Engineers have tried pouring concrete directly onto the crack in an attempt to seal it. Incredibly, this approach is not working either.

Good concrete is poured under controlled conditions. A concrete mix is dependent on a low water-to-cement ratio to give it the qualities which are desirable in a high strength, consolidated, uniform mix. Poured concrete must cure under controlled conditions of high humidity, cool temperatures, and be allowed to cure unmolested. These conditions are unlikely to be satisfied if concrete is poured directly onto a hot radioactive site.

If concrete is poured under controlled conditions and allowed to properly cure, it has a much better chance of withstanding the demanding environment found at a failed nuclear reactor. Pouring a huge containment structure and then moving it to cover a nuclear reactor is entirely impractical. However, a modular system could be used to assemble a containment structure from properly made concrete unit shapes.
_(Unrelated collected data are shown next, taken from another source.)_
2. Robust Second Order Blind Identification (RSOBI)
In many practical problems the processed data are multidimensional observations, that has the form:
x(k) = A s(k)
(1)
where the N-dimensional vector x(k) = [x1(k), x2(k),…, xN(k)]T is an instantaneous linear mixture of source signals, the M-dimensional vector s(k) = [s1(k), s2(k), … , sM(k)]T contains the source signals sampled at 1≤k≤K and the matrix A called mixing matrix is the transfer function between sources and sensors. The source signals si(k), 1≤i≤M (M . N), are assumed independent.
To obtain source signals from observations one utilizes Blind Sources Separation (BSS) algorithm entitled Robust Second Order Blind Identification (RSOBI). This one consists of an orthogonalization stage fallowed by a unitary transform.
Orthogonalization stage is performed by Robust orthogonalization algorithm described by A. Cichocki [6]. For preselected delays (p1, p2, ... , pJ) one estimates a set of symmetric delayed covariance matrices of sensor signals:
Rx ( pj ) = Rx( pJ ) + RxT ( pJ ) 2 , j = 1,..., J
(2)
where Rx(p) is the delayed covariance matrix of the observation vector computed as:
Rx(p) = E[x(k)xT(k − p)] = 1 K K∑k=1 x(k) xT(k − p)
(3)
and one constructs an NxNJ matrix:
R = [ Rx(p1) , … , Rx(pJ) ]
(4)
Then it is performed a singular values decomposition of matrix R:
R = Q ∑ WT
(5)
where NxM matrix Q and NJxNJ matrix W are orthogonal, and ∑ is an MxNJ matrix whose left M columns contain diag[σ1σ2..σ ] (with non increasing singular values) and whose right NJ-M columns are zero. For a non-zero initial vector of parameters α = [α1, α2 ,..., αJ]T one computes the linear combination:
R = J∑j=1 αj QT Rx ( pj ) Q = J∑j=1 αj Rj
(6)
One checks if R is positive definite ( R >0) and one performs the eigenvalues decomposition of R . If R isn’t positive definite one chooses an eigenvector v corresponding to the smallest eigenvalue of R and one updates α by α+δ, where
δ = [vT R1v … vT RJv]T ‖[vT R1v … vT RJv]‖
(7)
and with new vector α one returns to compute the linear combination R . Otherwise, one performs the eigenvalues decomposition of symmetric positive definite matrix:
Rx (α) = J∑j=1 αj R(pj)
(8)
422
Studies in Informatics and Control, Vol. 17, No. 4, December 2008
The modular system which has been developed and has been discussed throughout this blog appears to be an optimal solution to fixing this problem. These modular units can be made at a safe distance from the stricken nuclear reactor. Once cured, they can be transported to the site and assembled robotically, to minimize danger to humans. The interlocking aspect of these modular units greatly facilitates assembly of a containment structure by providing multiple contact and guiding surfaces. A tensile web of steel cable can also be woven into the structure as the containment dome is built.  Mortar or gaskets or seals can be readily incorporated into this design to form an integral structure without 'cracks' between modular blocks; there are a number of simple methods to achieve this.  Finally, multiple concentric layers can be placed (like layers of an onion) to increase wall thickness and safety factor.

Or we can try more sawdust and newspaper.